= INSTRUCTION =
Copy the rows below word for word, starting at the line that contains "pose: elev=83.7 azim=272.1" and ending at the line that contains "Dot at: (326, 339)". Leave the pictures out of your copy.

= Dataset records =
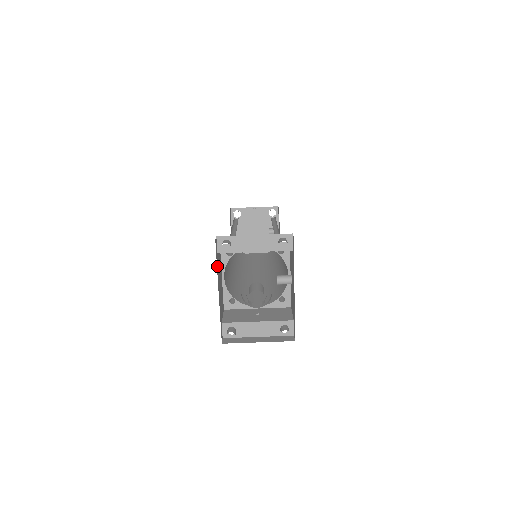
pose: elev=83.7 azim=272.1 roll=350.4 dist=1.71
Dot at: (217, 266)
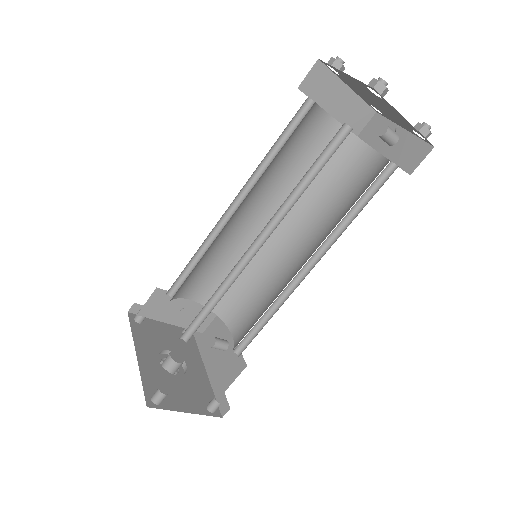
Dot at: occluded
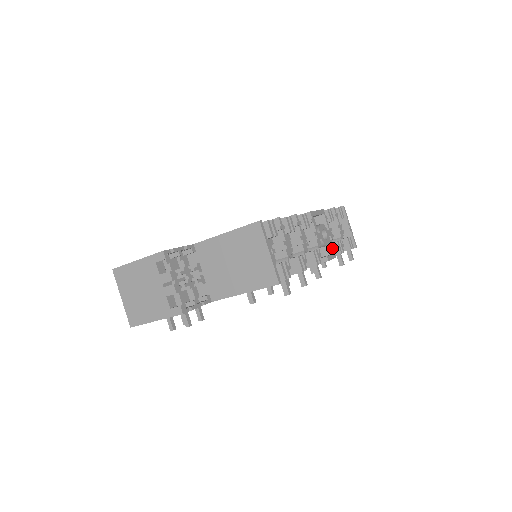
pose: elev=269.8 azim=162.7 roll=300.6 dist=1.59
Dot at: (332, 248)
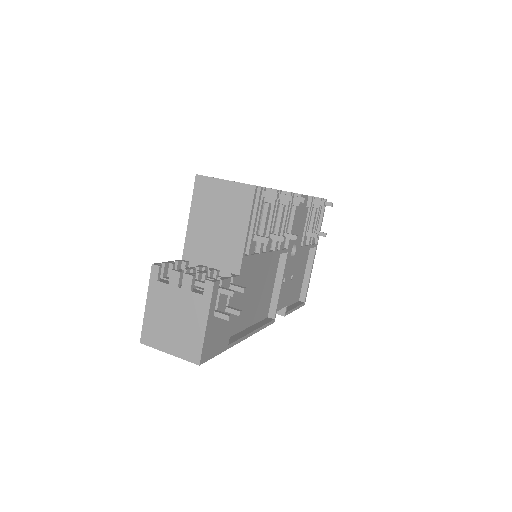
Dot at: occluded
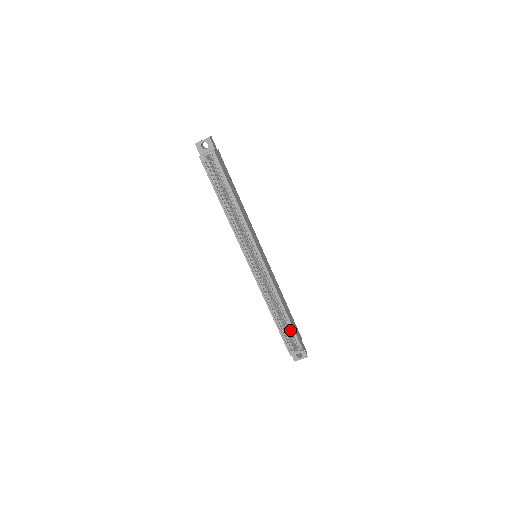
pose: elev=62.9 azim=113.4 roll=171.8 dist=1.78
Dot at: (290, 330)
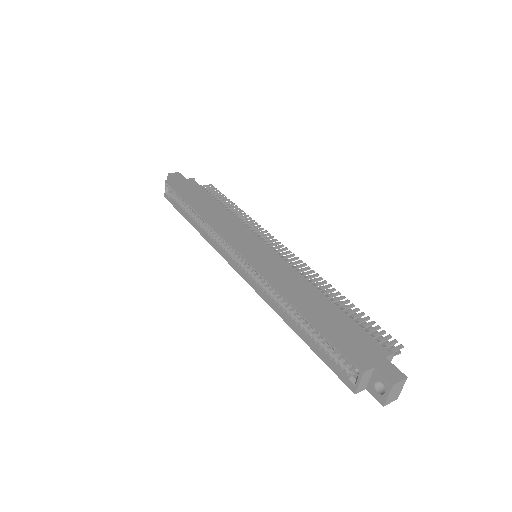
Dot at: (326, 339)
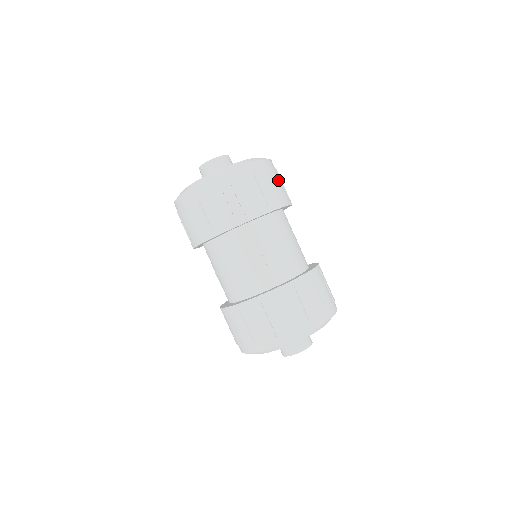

--

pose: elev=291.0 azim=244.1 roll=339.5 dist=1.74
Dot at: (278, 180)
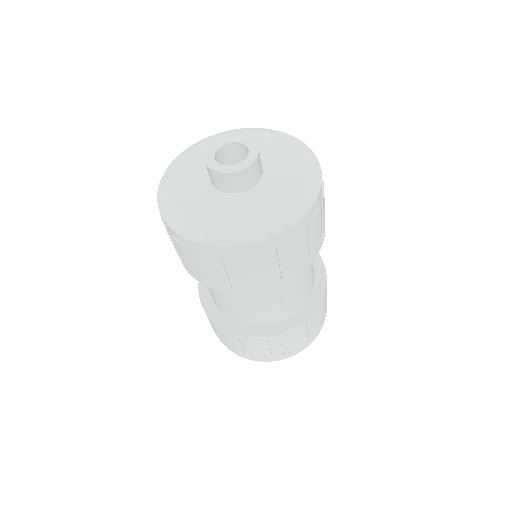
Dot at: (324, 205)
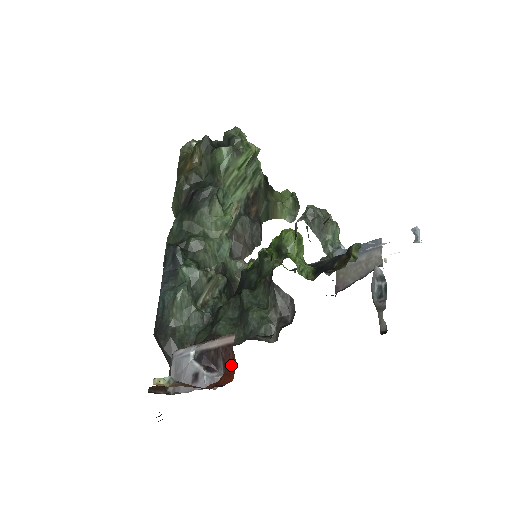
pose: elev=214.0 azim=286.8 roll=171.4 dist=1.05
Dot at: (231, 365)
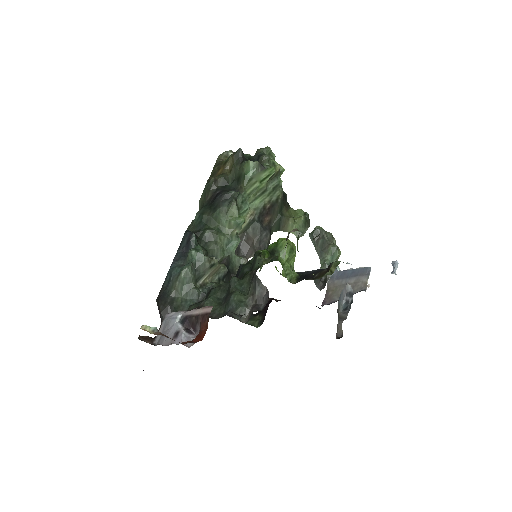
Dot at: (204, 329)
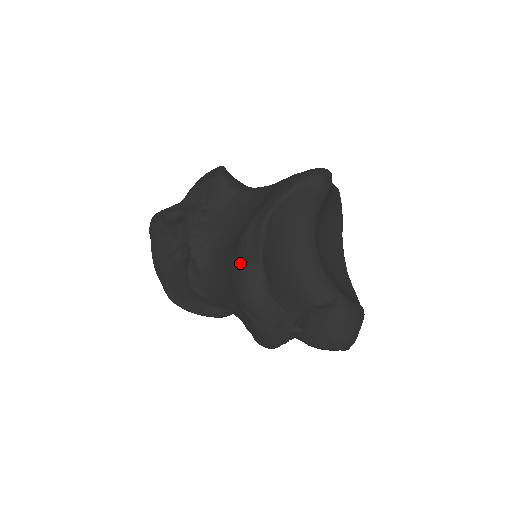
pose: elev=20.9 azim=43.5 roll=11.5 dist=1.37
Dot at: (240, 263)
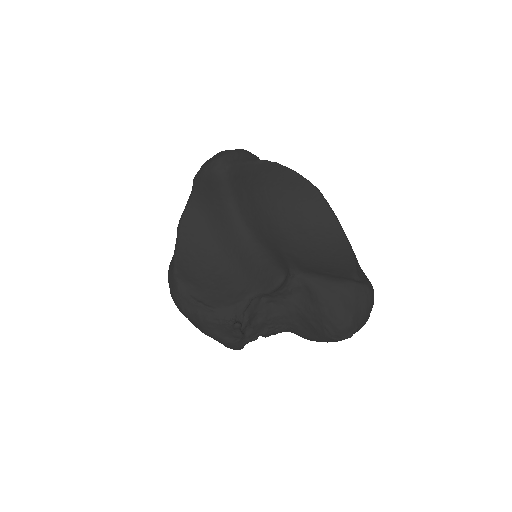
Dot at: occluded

= ANSWER TO THIS PROBLEM =
pose: elev=83.7 azim=272.1 roll=350.4 dist=1.71
Dot at: (217, 266)
Dot at: occluded
pose: elev=269.8 azim=162.7 roll=300.6 dist=1.59
Dot at: (332, 248)
Dot at: occluded
pose: elev=62.9 azim=113.4 roll=171.8 dist=1.78
Dot at: (290, 330)
Dot at: (326, 339)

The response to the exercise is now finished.